Task directions | All the data should be printed again exactly as written.

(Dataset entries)
--- START ---
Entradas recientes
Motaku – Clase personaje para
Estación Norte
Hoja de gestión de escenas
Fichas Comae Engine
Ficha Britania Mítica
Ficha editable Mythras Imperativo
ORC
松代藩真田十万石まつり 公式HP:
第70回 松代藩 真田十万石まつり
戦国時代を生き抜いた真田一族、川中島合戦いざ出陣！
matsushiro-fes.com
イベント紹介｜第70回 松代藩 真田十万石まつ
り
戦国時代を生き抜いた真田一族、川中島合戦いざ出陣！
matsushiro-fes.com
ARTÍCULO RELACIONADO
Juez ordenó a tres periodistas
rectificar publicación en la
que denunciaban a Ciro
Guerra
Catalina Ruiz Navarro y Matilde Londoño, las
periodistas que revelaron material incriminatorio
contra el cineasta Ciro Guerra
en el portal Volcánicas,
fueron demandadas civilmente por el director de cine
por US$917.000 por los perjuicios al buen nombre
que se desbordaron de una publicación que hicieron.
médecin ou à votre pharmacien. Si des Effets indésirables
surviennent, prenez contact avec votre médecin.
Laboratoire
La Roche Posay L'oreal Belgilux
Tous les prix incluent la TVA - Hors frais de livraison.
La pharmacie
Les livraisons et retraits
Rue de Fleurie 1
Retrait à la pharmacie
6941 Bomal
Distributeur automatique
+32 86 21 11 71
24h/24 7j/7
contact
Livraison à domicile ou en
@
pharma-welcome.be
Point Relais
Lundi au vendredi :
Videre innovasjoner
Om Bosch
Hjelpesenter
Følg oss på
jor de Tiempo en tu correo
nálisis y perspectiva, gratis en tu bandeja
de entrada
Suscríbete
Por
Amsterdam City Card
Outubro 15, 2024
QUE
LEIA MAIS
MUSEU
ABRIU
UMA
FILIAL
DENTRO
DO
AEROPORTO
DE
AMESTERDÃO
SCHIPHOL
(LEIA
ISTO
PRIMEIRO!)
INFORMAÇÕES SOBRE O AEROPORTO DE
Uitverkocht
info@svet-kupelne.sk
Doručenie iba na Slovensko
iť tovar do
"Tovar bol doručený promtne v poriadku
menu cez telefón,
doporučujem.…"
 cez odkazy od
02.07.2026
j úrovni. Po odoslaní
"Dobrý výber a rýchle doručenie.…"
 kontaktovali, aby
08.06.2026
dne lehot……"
--- END ---
Exercise answer |
Entradas recientes
Motaku – Clase personaje para
Estación Norte
Hoja de gestión de escenas
Fichas Comae Engine
Ficha Britania Mítica
Ficha editable Mythras Imperativo
ORC
松代藩真田十万石まつり 公式HP:
第70回 松代藩 真田十万石まつり
戦国時代を生き抜いた真田一族、川中島合戦いざ出陣！
matsushiro-fes.com
イベント紹介｜第70回 松代藩 真田十万石まつ
り
戦国時代を生き抜いた真田一族、川中島合戦いざ出陣！
matsushiro-fes.com
ARTÍCULO RELACIONADO
Juez ordenó a tres periodistas
rectificar publicación en la
que denunciaban a Ciro
Guerra
Catalina Ruiz Navarro y Matilde Londoño, las
periodistas que revelaron material incriminatorio
contra el cineasta Ciro Guerra
en el portal Volcánicas,
fueron demandadas civilmente por el director de cine
por US$917.000 por los perjuicios al buen nombre
que se desbordaron de una publicación que hicieron.
médecin ou à votre pharmacien. Si des Effets indésirables
surviennent, prenez contact avec votre médecin.
Laboratoire
La Roche Posay L'oreal Belgilux
Tous les prix incluent la TVA - Hors frais de livraison.
La pharmacie
Les livraisons et retraits
Rue de Fleurie 1
Retrait à la pharmacie
6941 Bomal
Distributeur automatique
+32 86 21 11 71
24h/24 7j/7
contact
Livraison à domicile ou en
@
pharma-welcome.be
Point Relais
Lundi au vendredi :
Videre innovasjoner
Om Bosch
Hjelpesenter
Følg oss på
jor de Tiempo en tu correo
nálisis y perspectiva, gratis en tu bandeja
de entrada
Suscríbete
Por
Amsterdam City Card
Outubro 15, 2024
QUE
LEIA MAIS
MUSEU
ABRIU
UMA
FILIAL
DENTRO
DO
AEROPORTO
DE
AMESTERDÃO
SCHIPHOL
(LEIA
ISTO
PRIMEIRO!)
INFORMAÇÕES SOBRE O AEROPORTO DE
Uitverkocht
info@svet-kupelne.sk
Doručenie iba na Slovensko
iť tovar do
"Tovar bol doručený promtne v poriadku
menu cez telefón,
doporučujem.…"
 cez odkazy od
02.07.2026
j úrovni. Po odoslaní
"Dobrý výber a rýchle doručenie.…"
 kontaktovali, aby
08.06.2026
dne lehot……"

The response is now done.